Bertindak sebagai Pembina Upacara, Kepala SMKS Swasta Kristen BNKP Gunungsitoli, Dra. Riama Hia, memberikan amanat yang cukup unik namun sangat membakar semangat. Beliau mengangkat semboyan mendalam, Fructus in Altum, yang berarti berbuah di tempat yang tinggi, berbuah lebih dalam, demi meraih hasil atau buah yang terbaik.
Menariknya, Dra. Riama Hia mengaitkan filosofi tersebut dengan momen demam sepak bola yang sedang hangat, yaitu laga final Piala Dunia yang baru saja berlangsung tadi malam.
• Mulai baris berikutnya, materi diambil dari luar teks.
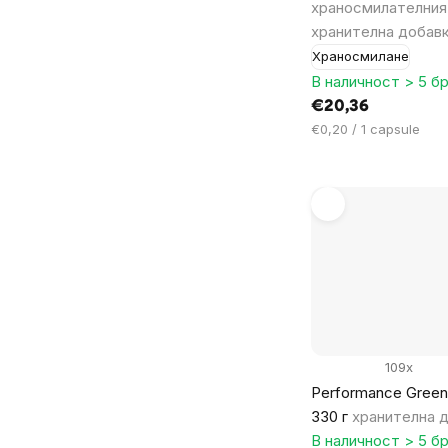
храносмилателния
хранителна добав
Храносмилане
В наличност > 5 бр
€20,36
Цена
€0,20 / 1 capsule
за
мярка:
109x
Performance Green
330 г
хранителна 
В наличност > 5 бр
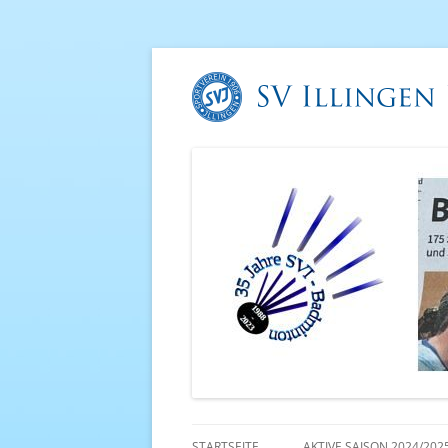
STARTSEITE
AKTIVE SAISON 2024/202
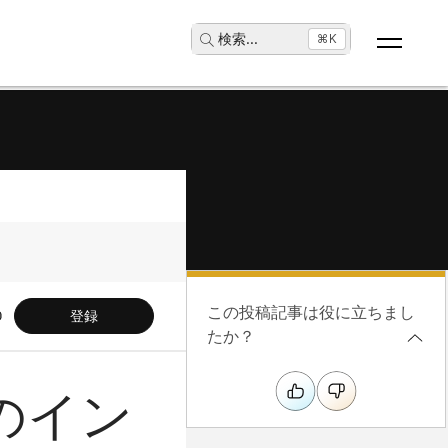
検索
...
⌘K
この投稿記事は役に立ちまし
登録
たか？
ルのイン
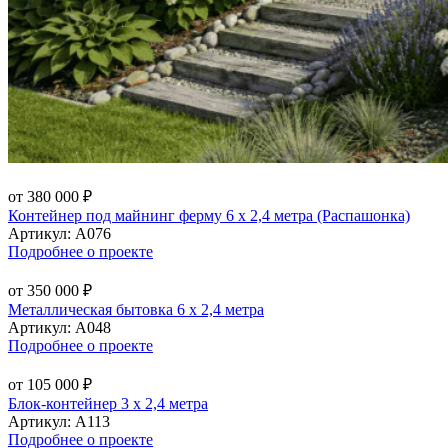
от 380 000 ₽
Контейнер под майнинг ферму 6 х 2,4 метра (Распашонка)
Артикул:
А076
Подробнее о проекте
от 350 000 ₽
Металлическая бытовка 6 х 2,4 метра
Артикул:
А048
Подробнее о проекте
от 105 000 ₽
Блок-контейнер 3 х 2,4 метра
Артикул:
А113
Подробнее о проекте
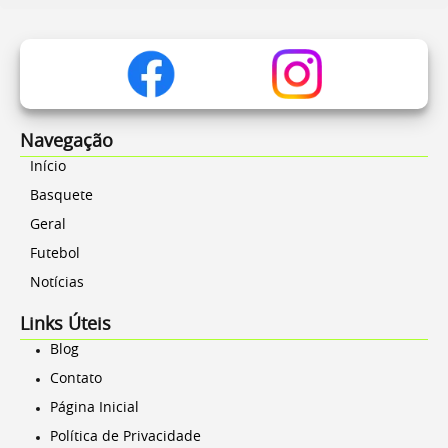
Navegação
Início
Basquete
Geral
Futebol
Notícias
Links Úteis
Blog
Contato
Página Inicial
Política de Privacidade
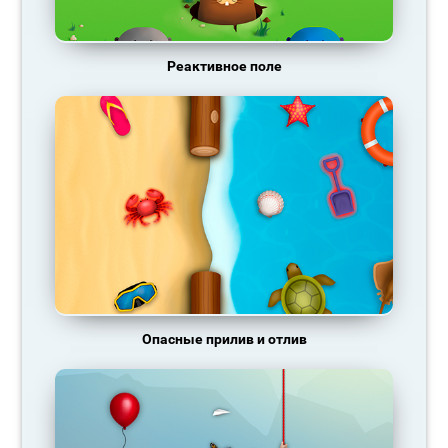
Реактивное поле
Опасные прилив и отлив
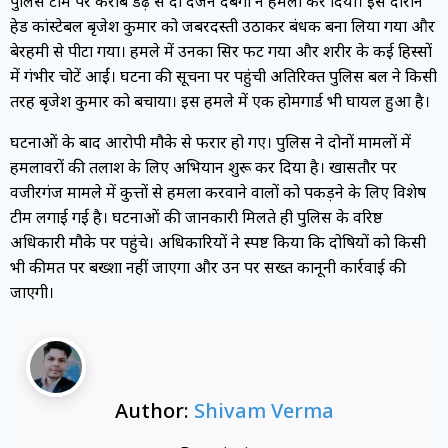
पुलिस टीम पर करीब डेढ़ से दो दर्जन दबंगों ने हमला कर दिया। इस दौरान
हेड कांस्टेबल बृजेश कुमार को जबरदस्ती उठाकर बंधक बना लिया गया और
बेरहमी से पीटा गया। हमले में उनका सिर फट गया और शरीर के कई हिस्सों
में गंभीर चोटें आईं। घटना की सूचना पर पहुंची अतिरिक्त पुलिस बल ने किसी
तरह बृजेश कुमार को बचाया। इस हमले में एक होमगार्ड भी घायल हुआ है।
घटनाओं के बाद आरोपी मौके से फरार हो गए। पुलिस ने दोनों मामलों में
हमलावरों की तलाश के लिए अभियान शुरू कर दिया है। खासतौर पर
वजीरगंज मामले में कुत्तों से हमला करवाने वालों को पकड़ने के लिए विशेष
टीम लगाई गई है। घटनाओं की जानकारी मिलते ही पुलिस के वरिष्ठ
अधिकारी मौके पर पहुंचे। अधिकारियों ने स्पष्ट किया कि दोषियों को किसी
भी कीमत पर बख्शा नहीं जाएगा और उन पर सख्त कानूनी कार्रवाई की
जाएगी।
Author:
Shivam Verma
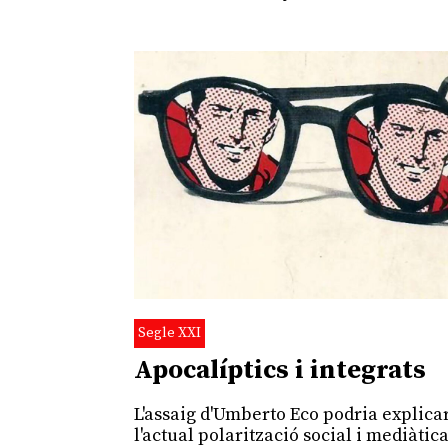
Segle XXI
Apocalíptics i integrats
L'assaig d'Umberto Eco podria explica
l'actual polarització social i mediàtica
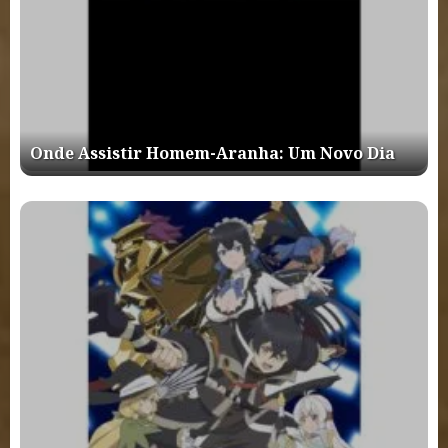
Onde Assistir Homem-Aranha: Um Novo Dia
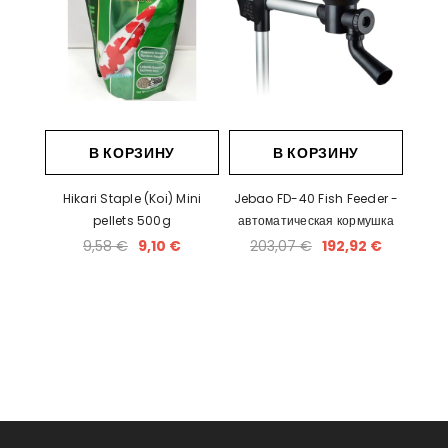
В КОРЗИНУ
В КОРЗИНУ
Hikari Staple (Koi) Mini
Jebao FD-40 Fish Feeder -
pellets 500g
автоматическая кормушка
9,58 €
9,10 €
203,07 €
192,92 €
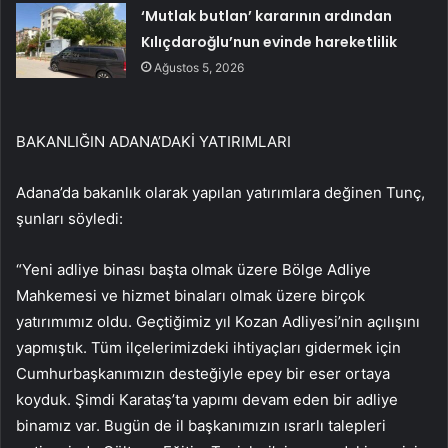
‘Mutlak butlan’ kararının ardından
Kılıçdaroğlu’nun evinde hareketlilik
Ağustos 5, 2026
BAKANLIĞIN ADANA’DAKİ YATIRIMLARI
Adana’da bakanlık olarak yapılan yatırımlara değinen Tunç,
şunları söyledi:
“Yeni adliye binası başta olmak üzere Bölge Adliye
Mahkemesi ve hizmet binaları olmak üzere birçok
yatırımımız oldu. Geçtiğimiz yıl Kozan Adliyesi’nin açılışını
yapmıştık. Tüm ilçelerimizdeki ihtiyaçları gidermek için
Cumhurbaşkanımızın desteğiyle epey bir eser ortaya
koyduk. Şimdi Karataş’ta yapımı devam eden bir adliye
binamız var. Bugün de il başkanımızın ısrarlı talepleri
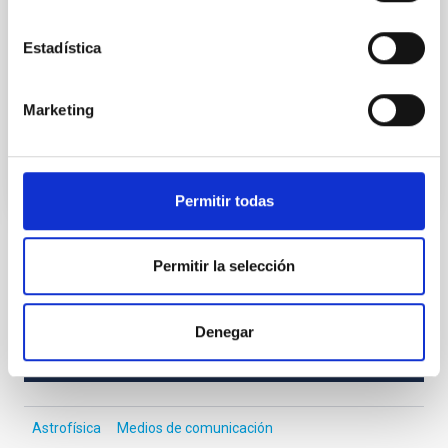
cuerdas de un violín o en la superficie de un tambor, si
escogemos la metáfora musical. Son las llamadas
Estadística
ondas de densidad. Astrofísicos del IAC han
descubierto
Marketing
Fecha de publicación
18/12/2013
Permitir todas
Permitir la selección
TIPO DE NOTICIA
NOTA DE PRENSA
ÁMBITO
Denegar
CIENCIA Y TECNOLOGÍA
Astrofísica
Medios de comunicación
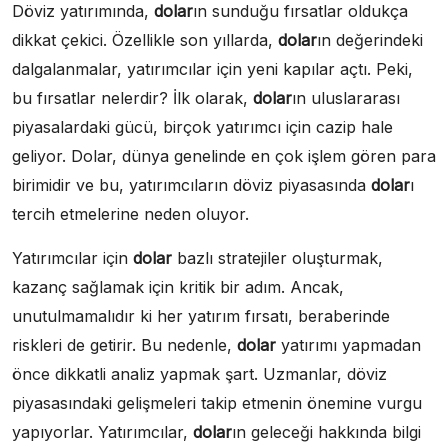
Döviz yatırımında,
dolar
ın sunduğu fırsatlar oldukça
dikkat çekici. Özellikle son yıllarda,
dolar
ın değerindeki
dalgalanmalar, yatırımcılar için yeni kapılar açtı. Peki,
bu fırsatlar nelerdir? İlk olarak,
dolar
ın uluslararası
piyasalardaki gücü, birçok yatırımcı için cazip hale
geliyor. Dolar, dünya genelinde en çok işlem gören para
birimidir ve bu, yatırımcıların döviz piyasasında
dolar
ı
tercih etmelerine neden oluyor.
Yatırımcılar için
dolar
bazlı stratejiler oluşturmak,
kazanç sağlamak için kritik bir adım. Ancak,
unutulmamalıdır ki her yatırım fırsatı, beraberinde
riskleri de getirir. Bu nedenle,
dolar
yatırımı yapmadan
önce dikkatli analiz yapmak şart. Uzmanlar, döviz
piyasasındaki gelişmeleri takip etmenin önemine vurgu
yapıyorlar. Yatırımcılar,
dolar
ın geleceği hakkında bilgi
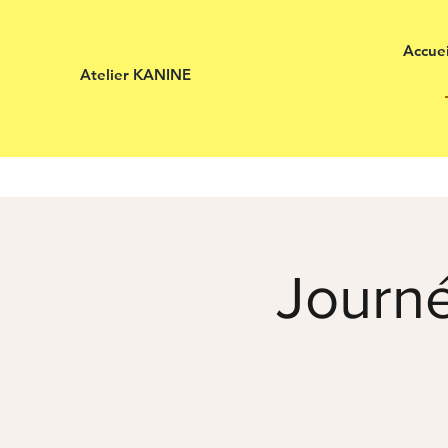
Accuei
Atelier KANINE
Journé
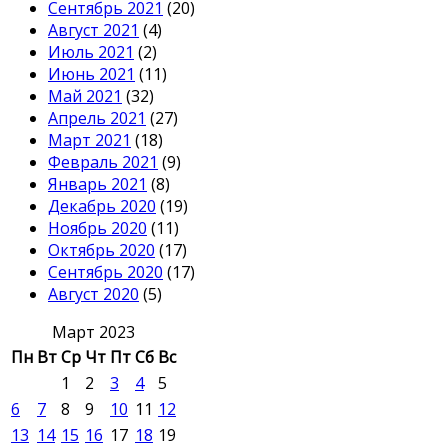
Сентябрь 2021
(20)
Август 2021
(4)
Июль 2021
(2)
Июнь 2021
(11)
Май 2021
(32)
Апрель 2021
(27)
Март 2021
(18)
Февраль 2021
(9)
Январь 2021
(8)
Декабрь 2020
(19)
Ноябрь 2020
(11)
Октябрь 2020
(17)
Сентябрь 2020
(17)
Август 2020
(5)
Март 2023
Пн
Вт
Ср
Чт
Пт
Сб
Вс
1
2
3
4
5
6
7
8
9
10
11
12
13
14
15
16
17
18
19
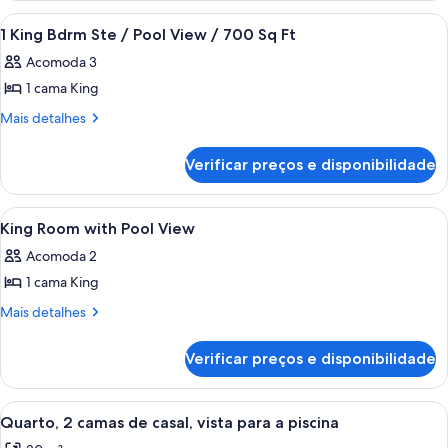
/
Bed
Carrega
Quarto de hotel com uma cama grande, 
4
/
City
1 King Bdrm Ste / Pool View / 700 Sq Ft
todas
City
View
Acomoda 3
View
as
1 cama King
fotos
de
Mais
Mais detalhes
detalhes
1
de
King
Verificar preços e disponibilidade
1
Bdrm
King
Ste
Bdrm
Carrega
Área de piscina no terraço com espregu
1
Ste
/
King Room with Pool View
todas
/
Pool
Acomoda 2
Pool
as
View
View
1 cama King
fotos
/
/
de
Mais
Mais detalhes
700
700
detalhes
King
Sq
Sq
de
Ft
Room
Verificar preços e disponibilidade
King
Ft
with
Room
Pool
with
Carrega
Quarto de hotel com duas camas, uma 
8
Pool
View
Quarto, 2 camas de casal, vista para a piscina
todas
View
Beliau menyampaikan bahwa para pemain sepak bola kelas dunia bisa mencapai babak final bukanlah karena faktor keberuntungan instan.
“Kita melihat bagaimana para pemain di final Piala Dunia tadi malam bertanding habis-habisan. Di balik performa hebat itu, ada persiapan yang matang selama bertahun-tahun, disiplin yang ketat, kerja keras, dan mental yang tidak mudah menyerah,” ujar Dra. Riama Hia dalam amanatnya.

Beliau menekankan bahwa semangat yang sama juga harus dimiliki oleh seluruh siswa SMKS BNKP Gunungsitoli. Menghadapi tantangan dunia pendidikan modern dan tuntutan kompetensi keahlian saat ini, siswa diharapkan tidak hanya menjadi penonton, melainkan wajib mempersiapkan diri dengan matang untuk menghadapi “pertandingan” masa depan mereka sendiri.
“Jika para pemain bola bersiap matang demi piala, maka siswa sekalian juga harus mempersiapkan diri sejak dini demi masa depan. Belajarlah lebih dalam, asah keahlian kalian, dan kejar target setinggi mungkin,” tambahnya memotivasi.
Upacara bendera berjalan dengan lancar dan tertib. Pesan yang disampaikan oleh Kepala Sekolah ini diharapkan mampu menjadi pemantik semangat bagi seluruh warga sekolah, khususnya para siswa, untuk memulai aktivitas pembelajaran di minggu ini dengan energi positif dan fokus yang baru.